School board president resigns after allegations he got students drunk
MILLINGTON, Mich. (WNEM) - Residents are calling for the Millington School Board president’s resignation after allegations that he got students drunk at his home.
“At the very least, this individual owes this community a huge apology first and foremost. And secondly, I would think tendering the resignation would not be inappropriate,” said Nancy Ames, Millington resident.
And that is exactly what the school board member did.
Millington Community Schools Board of Education President Gary Shreve resigned as president during a special board meeting Wednesday, March 1. This comes after allegations arose on Facebook that claimed he allowed students to get drunk at his home during a party.
“This social media post is not based in fact, but instead on hearsay. There is no evidence of any of the allegations nor will there be since the allegations are simply not true,” Shreve said.
The post, in the “Millington Home Town News” group claims, in early February, an unnamed school board member got “underage children drunk” at his home and then kicked them out after one of the students got sick “from the result of the alcohol” the school board member purchased for them.
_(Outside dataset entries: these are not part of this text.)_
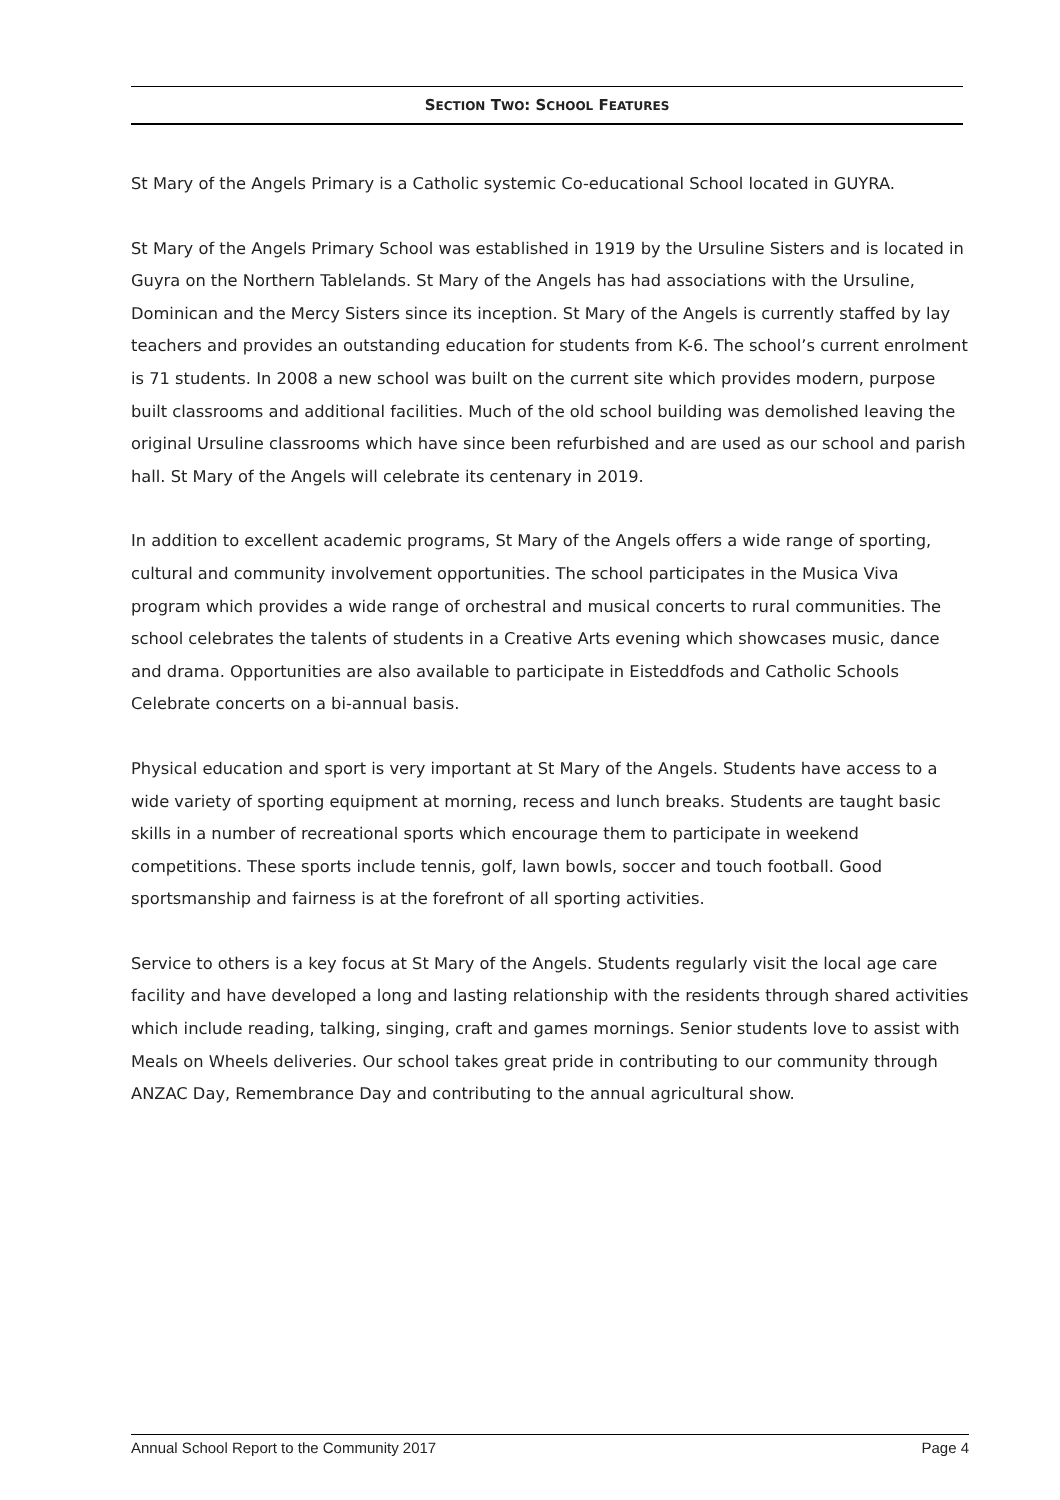SECTION TWO: SCHOOL FEATURES
St Mary of the Angels Primary is a Catholic systemic Co-educational School located in GUYRA.
St Mary of the Angels Primary School was established in 1919 by the Ursuline Sisters and is located in Guyra on the Northern Tablelands. St Mary of the Angels has had associations with the Ursuline, Dominican and the Mercy Sisters since its inception. St Mary of the Angels is currently staffed by lay teachers and provides an outstanding education for students from K-6. The school’s current enrolment is 71 students. In 2008 a new school was built on the current site which provides modern, purpose built classrooms and additional facilities. Much of the old school building was demolished leaving the original Ursuline classrooms which have since been refurbished and are used as our school and parish hall. St Mary of the Angels will celebrate its centenary in 2019.
In addition to excellent academic programs, St Mary of the Angels offers a wide range of sporting, cultural and community involvement opportunities. The school participates in the Musica Viva program which provides a wide range of orchestral and musical concerts to rural communities. The school celebrates the talents of students in a Creative Arts evening which showcases music, dance and drama. Opportunities are also available to participate in Eisteddfods and Catholic Schools Celebrate concerts on a bi-annual basis.
Physical education and sport is very important at St Mary of the Angels. Students have access to a wide variety of sporting equipment at morning, recess and lunch breaks. Students are taught basic skills in a number of recreational sports which encourage them to participate in weekend competitions. These sports include tennis, golf, lawn bowls, soccer and touch football. Good sportsmanship and fairness is at the forefront of all sporting activities.
Service to others is a key focus at St Mary of the Angels. Students regularly visit the local age care facility and have developed a long and lasting relationship with the residents through shared activities which include reading, talking, singing, craft and games mornings. Senior students love to assist with Meals on Wheels deliveries. Our school takes great pride in contributing to our community through ANZAC Day, Remembrance Day and contributing to the annual agricultural show.
Annual School Report to the Community 2017 Page 4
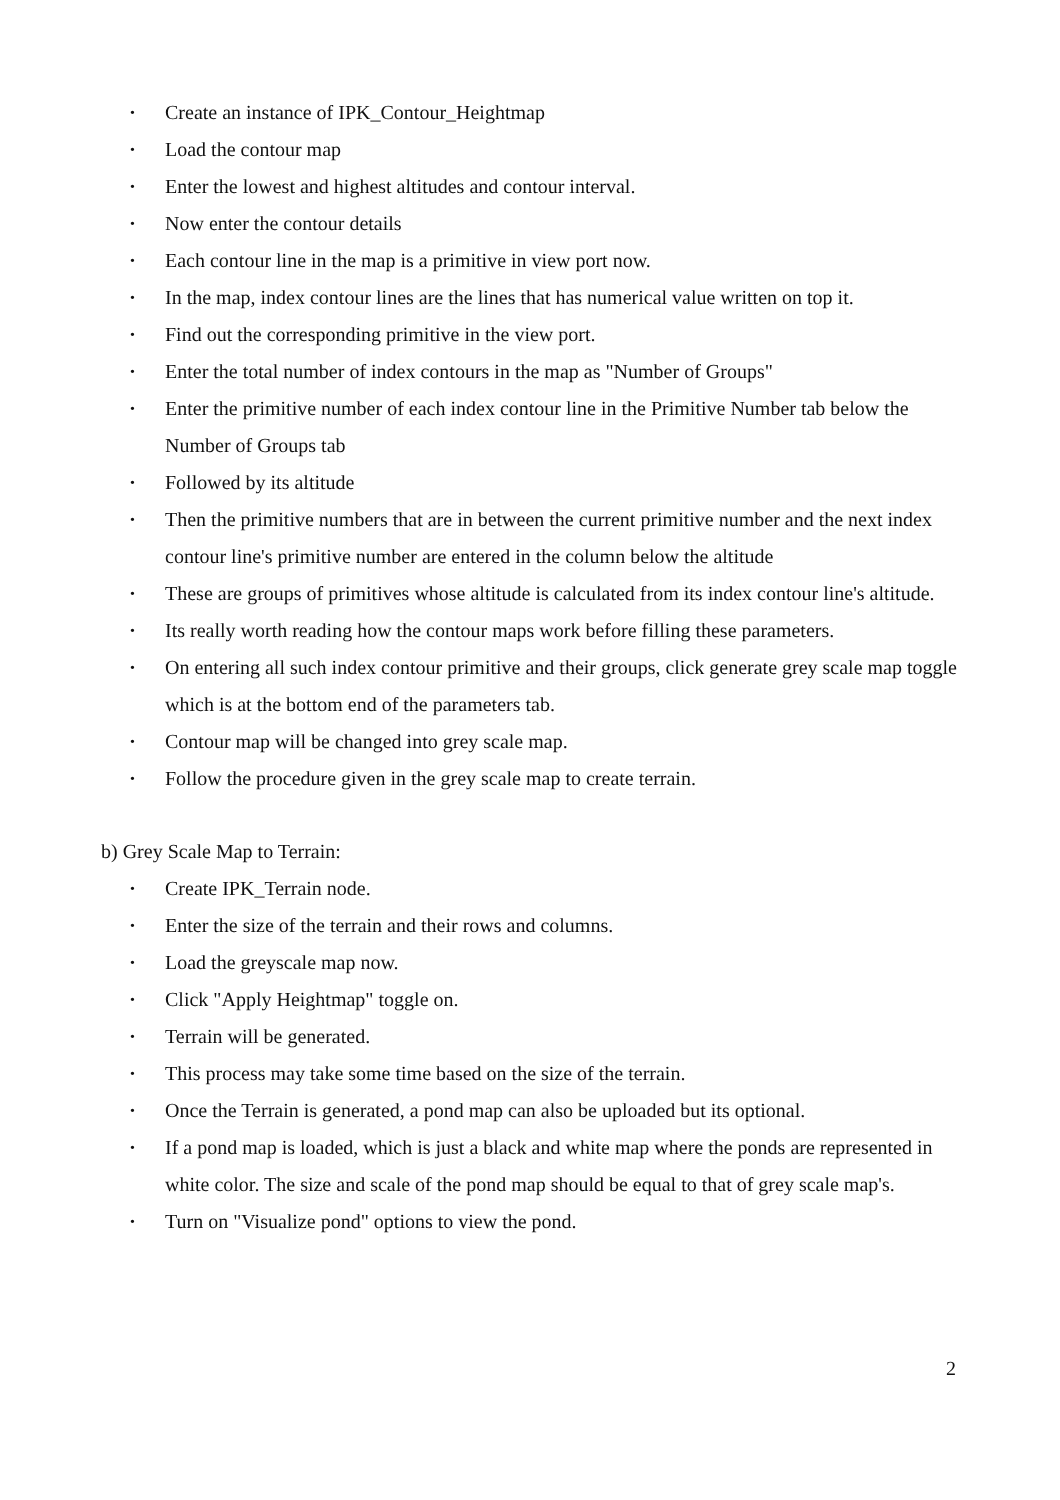• Create an instance of IPK_Contour_Heightmap
• Load the contour map
• Enter the lowest and highest altitudes and contour interval.
• Now enter the contour details
• Each contour line in the map is a primitive in view port now.
• In the map, index contour lines are the lines that has numerical value written on top it.
• Find out the corresponding primitive in the view port.
• Enter the total number of index contours in the map as "Number of Groups"
• Enter the primitive number of each index contour line in the Primitive Number tab below the Number of Groups tab
• Followed by its altitude
• Then the primitive numbers that are in between the current primitive number and the next index contour line's primitive number are entered in the column below the altitude
• These are groups of primitives whose altitude is calculated from its index contour line's altitude.
• Its really worth reading how the contour maps work before filling these parameters.
• On entering all such index contour primitive and their groups, click generate grey scale map toggle which is at the bottom end of the parameters tab.
• Contour map will be changed into grey scale map.
• Follow the procedure given in the grey scale map to create terrain.
b) Grey Scale Map to Terrain:
• Create IPK_Terrain node.
• Enter the size of the terrain and their rows and columns.
• Load the greyscale map now.
• Click "Apply Heightmap" toggle on.
• Terrain will be generated.
• This process may take some time based on the size of the terrain.
• Once the Terrain is generated, a pond map can also be uploaded but its optional.
• If a pond map is loaded, which is just a black and white map where the ponds are represented in white color. The size and scale of the pond map should be equal to that of grey scale map's.
• Turn on "Visualize pond" options to view the pond.
2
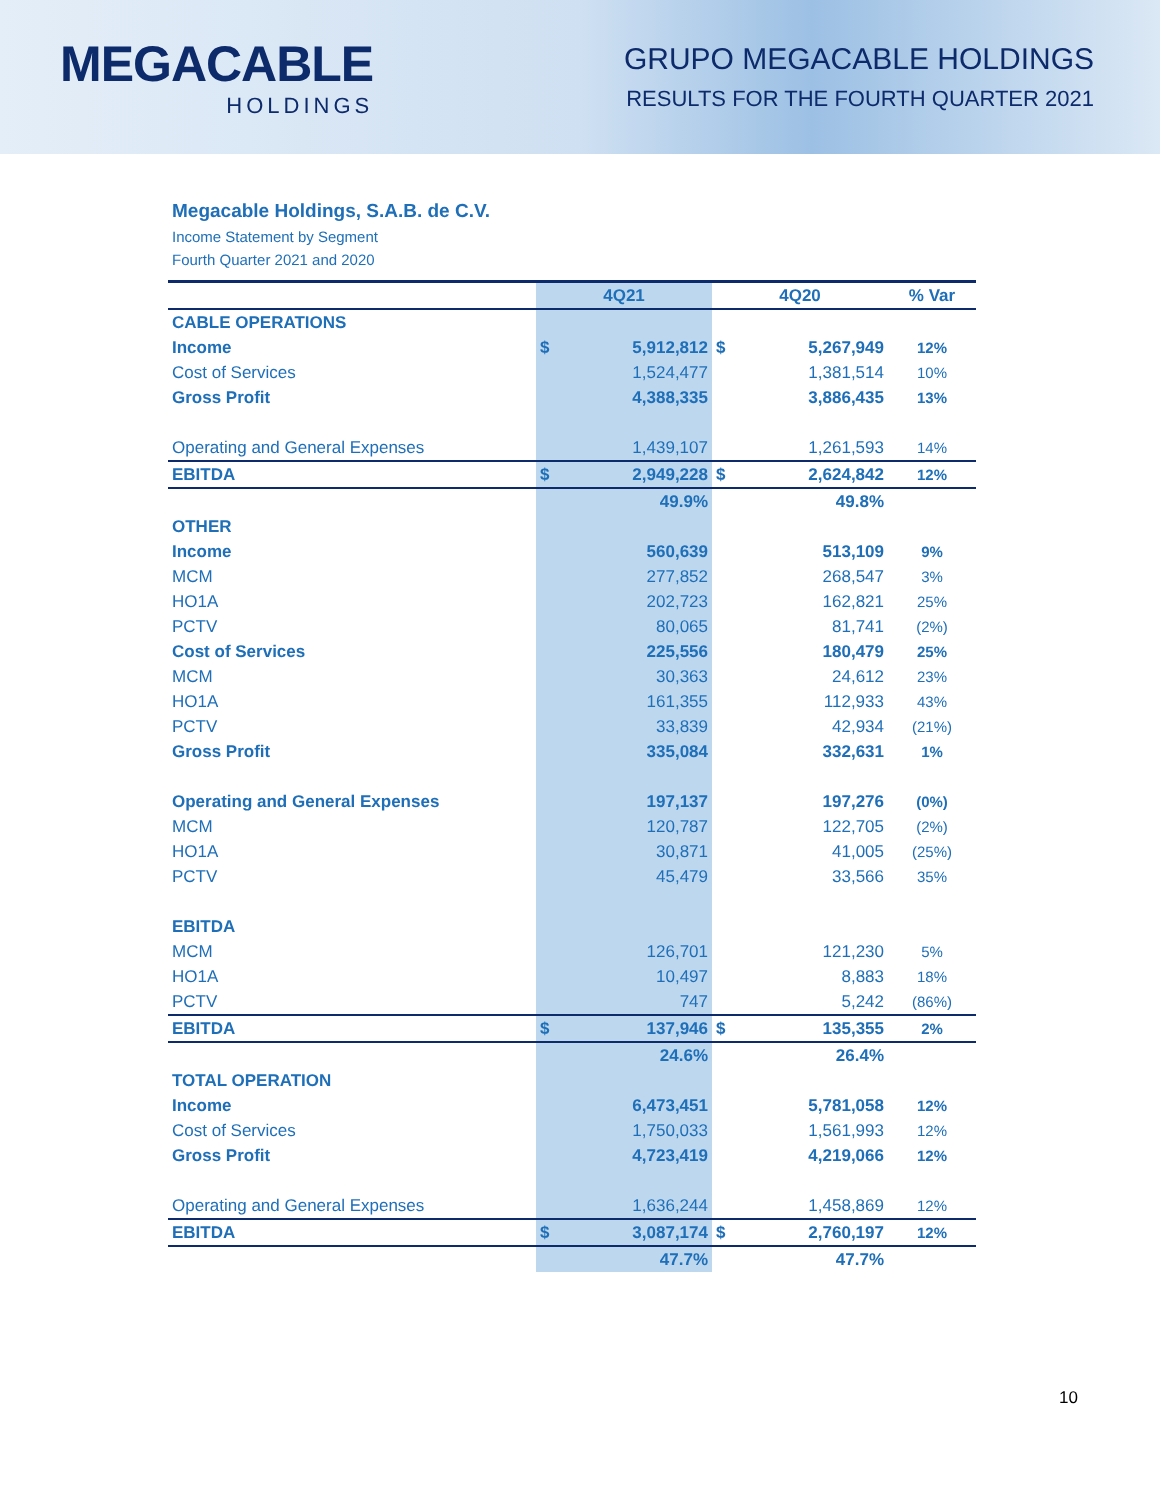MEGACABLE
HOLDINGS
GRUPO MEGACABLE HOLDINGS
RESULTS FOR THE FOURTH QUARTER 2021
Megacable Holdings, S.A.B. de C.V.
Income Statement by Segment
Fourth Quarter 2021 and 2020
| | 4Q21 | | 4Q20 | | % Var |
| --- | --- | --- | --- | --- | --- |
| CABLE OPERATIONS | | | | | |
| Income | $ | 5,912,812 | $ | 5,267,949 | 12% |
| Cost of Services | | 1,524,477 | | 1,381,514 | 10% |
| Gross Profit | | 4,388,335 | | 3,886,435 | 13% |
| Operating and General Expenses | | 1,439,107 | | 1,261,593 | 14% |
| EBITDA | $ | 2,949,228 | $ | 2,624,842 | 12% |
| | | 49.9% | | 49.8% | |
| OTHER | | | | | |
| Income | | 560,639 | | 513,109 | 9% |
| MCM | | 277,852 | | 268,547 | 3% |
| HO1A | | 202,723 | | 162,821 | 25% |
| PCTV | | 80,065 | | 81,741 | (2%) |
| Cost of Services | | 225,556 | | 180,479 | 25% |
| MCM | | 30,363 | | 24,612 | 23% |
| HO1A | | 161,355 | | 112,933 | 43% |
| PCTV | | 33,839 | | 42,934 | (21%) |
| Gross Profit | | 335,084 | | 332,631 | 1% |
| Operating and General Expenses | | 197,137 | | 197,276 | (0%) |
| MCM | | 120,787 | | 122,705 | (2%) |
| HO1A | | 30,871 | | 41,005 | (25%) |
| PCTV | | 45,479 | | 33,566 | 35% |
| EBITDA | | | | | |
| MCM | | 126,701 | | 121,230 | 5% |
| HO1A | | 10,497 | | 8,883 | 18% |
| PCTV | | 747 | | 5,242 | (86%) |
| EBITDA | $ | 137,946 | $ | 135,355 | 2% |
| | | 24.6% | | 26.4% | |
| TOTAL OPERATION | | | | | |
| Income | | 6,473,451 | | 5,781,058 | 12% |
| Cost of Services | | 1,750,033 | | 1,561,993 | 12% |
| Gross Profit | | 4,723,419 | | 4,219,066 | 12% |
| Operating and General Expenses | | 1,636,244 | | 1,458,869 | 12% |
| EBITDA | $ | 3,087,174 | $ | 2,760,197 | 12% |
| | | 47.7% | | 47.7% | |
10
While the post never mentioned his name, Shreve said it was in regard to a party his son had at his home.
“We did not support or encourage any alcohol or drug use, nor do we provide any alcohol or drugs. On the contrary, we asked Ben to communicate that drugs and alcohol were not allowed, to tell our guests to be respectful of our family home and our rules,” Shreve said.
During the meeting, Shreve said he trusted his son and his invited friends but he learned after the fact the kids did break the rules. Some residents felt Shreve should not have had a party at his home in the first place.
“If it was anybody out in the street and they want to have a party for their kids and their kid’s friends, that’s on them. You go ahead, but you are president of the school board. You need to be held to a different standard, a whole different level of standards than what, you know, the average person on the street does,” Ames said.